Julio Gálvez
En la política hidalguense, hay apellidos que pesan más que los cargos y trayectorias que valen más que los pactos de ocasión. El apellido Rojo, sin duda, pertenece a esa estirpe. Y aunque en estos días la conversación gira en torno al posible salto de José Antonio Rojo a Movimiento Ciudadano —un rumor viralizado en medios como Effeta y redes sociales—, la realidad, al menos para quienes conocen de cerca la historia, es bastante más matizada y profunda.

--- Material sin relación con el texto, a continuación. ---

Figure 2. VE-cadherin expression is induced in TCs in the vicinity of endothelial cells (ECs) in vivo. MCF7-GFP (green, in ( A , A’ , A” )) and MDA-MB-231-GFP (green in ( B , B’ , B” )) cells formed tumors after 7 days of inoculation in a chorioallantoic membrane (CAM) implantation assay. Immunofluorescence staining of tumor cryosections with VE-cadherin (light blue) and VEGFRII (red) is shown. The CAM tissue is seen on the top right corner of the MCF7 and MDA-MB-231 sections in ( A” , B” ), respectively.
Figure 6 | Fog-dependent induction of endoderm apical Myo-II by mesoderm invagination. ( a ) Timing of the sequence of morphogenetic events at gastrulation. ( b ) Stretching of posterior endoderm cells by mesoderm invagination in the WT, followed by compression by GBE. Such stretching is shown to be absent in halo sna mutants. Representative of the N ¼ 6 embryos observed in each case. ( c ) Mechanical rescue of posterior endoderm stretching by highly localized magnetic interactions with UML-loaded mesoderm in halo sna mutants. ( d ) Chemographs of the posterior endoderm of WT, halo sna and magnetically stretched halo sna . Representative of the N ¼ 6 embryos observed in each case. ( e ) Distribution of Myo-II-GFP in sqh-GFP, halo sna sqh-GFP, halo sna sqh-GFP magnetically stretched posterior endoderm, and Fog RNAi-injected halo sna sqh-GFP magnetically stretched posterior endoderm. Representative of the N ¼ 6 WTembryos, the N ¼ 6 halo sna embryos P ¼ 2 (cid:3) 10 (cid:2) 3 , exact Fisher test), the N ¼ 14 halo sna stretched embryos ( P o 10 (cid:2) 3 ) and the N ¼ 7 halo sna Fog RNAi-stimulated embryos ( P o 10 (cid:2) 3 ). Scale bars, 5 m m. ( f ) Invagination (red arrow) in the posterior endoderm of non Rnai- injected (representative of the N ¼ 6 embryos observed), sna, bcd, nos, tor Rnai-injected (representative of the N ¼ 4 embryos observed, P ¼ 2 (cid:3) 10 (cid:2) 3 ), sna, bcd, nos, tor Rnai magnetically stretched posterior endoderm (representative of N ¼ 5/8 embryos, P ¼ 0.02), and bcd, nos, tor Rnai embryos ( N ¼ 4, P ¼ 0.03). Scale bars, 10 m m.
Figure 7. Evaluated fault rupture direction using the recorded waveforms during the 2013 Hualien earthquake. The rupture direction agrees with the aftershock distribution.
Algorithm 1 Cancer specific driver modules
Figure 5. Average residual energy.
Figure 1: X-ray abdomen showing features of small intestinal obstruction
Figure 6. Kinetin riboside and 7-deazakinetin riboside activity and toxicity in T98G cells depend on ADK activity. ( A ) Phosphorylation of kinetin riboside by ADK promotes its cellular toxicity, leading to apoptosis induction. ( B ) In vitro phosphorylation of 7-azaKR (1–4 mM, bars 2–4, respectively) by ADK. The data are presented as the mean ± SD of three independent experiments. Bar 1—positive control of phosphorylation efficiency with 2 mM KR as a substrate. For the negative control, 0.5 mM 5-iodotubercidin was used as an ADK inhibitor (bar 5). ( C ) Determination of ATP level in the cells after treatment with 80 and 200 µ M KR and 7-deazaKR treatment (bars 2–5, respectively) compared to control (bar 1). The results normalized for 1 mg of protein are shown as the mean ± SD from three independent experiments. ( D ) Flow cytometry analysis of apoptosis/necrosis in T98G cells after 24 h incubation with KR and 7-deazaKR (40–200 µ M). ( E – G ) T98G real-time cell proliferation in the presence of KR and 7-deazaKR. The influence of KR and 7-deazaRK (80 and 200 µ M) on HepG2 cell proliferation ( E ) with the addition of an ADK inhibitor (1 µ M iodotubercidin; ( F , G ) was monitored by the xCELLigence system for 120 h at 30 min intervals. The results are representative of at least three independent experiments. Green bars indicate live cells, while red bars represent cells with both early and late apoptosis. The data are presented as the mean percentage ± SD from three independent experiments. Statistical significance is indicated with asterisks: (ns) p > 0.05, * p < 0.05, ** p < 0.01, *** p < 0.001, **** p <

Basta recordar la elección de 2022, cuando un servidor —testigo de primera mano— sostuvo una conversación clave con doña Silvia Rojo. La premisa era sencilla, pero la respuesta, contundente: apoyar a Andrés Manuel López Obrador, sí; sumarse ciegamente a su partido, no necesariamente. Esa decisión, más estratégica que visceral, terminó influyendo en el triunfo de Julio Menchaca Salazar en la gubernatura de Hidalgo bajo las siglas de Morena. No fue un acto de transfuguismo, ni de oportunismo: fue la postura de quienes entienden que la política no es lealtad ciega, sino coherencia con ciertos principios.
El eco de esa decisión llegó hasta Palacio Nacional. No es casualidad que, poco después, el propio presidente López Obrador —en una de sus célebres conferencias matutinas— reconociera la trayectoria de Javier Rojo Gómez, pilar del Grupo Huichapan y artífice de la estabilidad política hidalguense durante décadas. AMLO, astuto, no se quedó en el recuerdo: hizo referencia también al maestro Rojo Lugo, dejando entrever un mensaje político dirigido a la familia Rojo, sobre todo frente a los rumores de una posible incursión en Movimiento Ciudadano. Desde este ángulo, fue más bien una invitación sutil a sumarse a Morena, con la puerta abierta para quienes, a diferencia de otros políticos, no han buscado imponer condiciones ni avasallar a las bases de ese movimiento.
Y es que ese es el verdadero diferencial: mientras muchos políticos de relumbrón, acostumbrados al pragmatismo ramplón, saltan a Morena para atropellar a sus fundadores y desplazar a las bases, los Rojo han optado por la vía del respeto institucional y la paciencia. No han hecho del movimiento un campo de batalla personal, ni han buscado negociar cuotas de poder a cambio de lealtades dudosas.
En contraste, el PRI de hoy no es más que un cascarón vacío, administrado por personajes sin trayectoria ni arraigo real, como Marco Mendoza y Jenny Márquez, quienes ejecutan órdenes más que construir futuro. El viejo PRI, aquel del que Rojo se sentía parte, ya no existe. Lo destruyeron quienes convirtieron el pacto en chantaje y la militancia en negocio; los que cambiaron la institucionalidad por la simulación y el legado por la inmediatez.
Por eso, la pregunta relevante no es si José Antonio Rojo se va del PRI, sino si queda algo del PRI en José Antonio Rojo. Y la respuesta, dolorosa pero ineludible, es que el partido hace tiempo que dejó de existir para quienes aún creen en los principios y la dignidad política. Si finalmente Rojo decide buscar otros horizontes —sea en Movimiento Ciudadano o en otra trinchera—, no será por ambición, sino por consecuencia: la de no traicionar una trayectoria ni sacrificar la memoria de un apellido que, para bien o para mal, ayudó a dar forma a la política hidalguense.
Al final, en una época donde los partidos se han convertido en franquicias de sobrevivencia y los principios valen menos que un tuit viral, retirarse a tiempo es la única forma de conservar algo del viejo honor. En ese sentido, tal vez la verdadera puerta que López Obrador abrió no es solo para la familia Rojo, sino para cualquier político que, harto de la simulación, busque algo de autenticidad en medio de tanta impostura.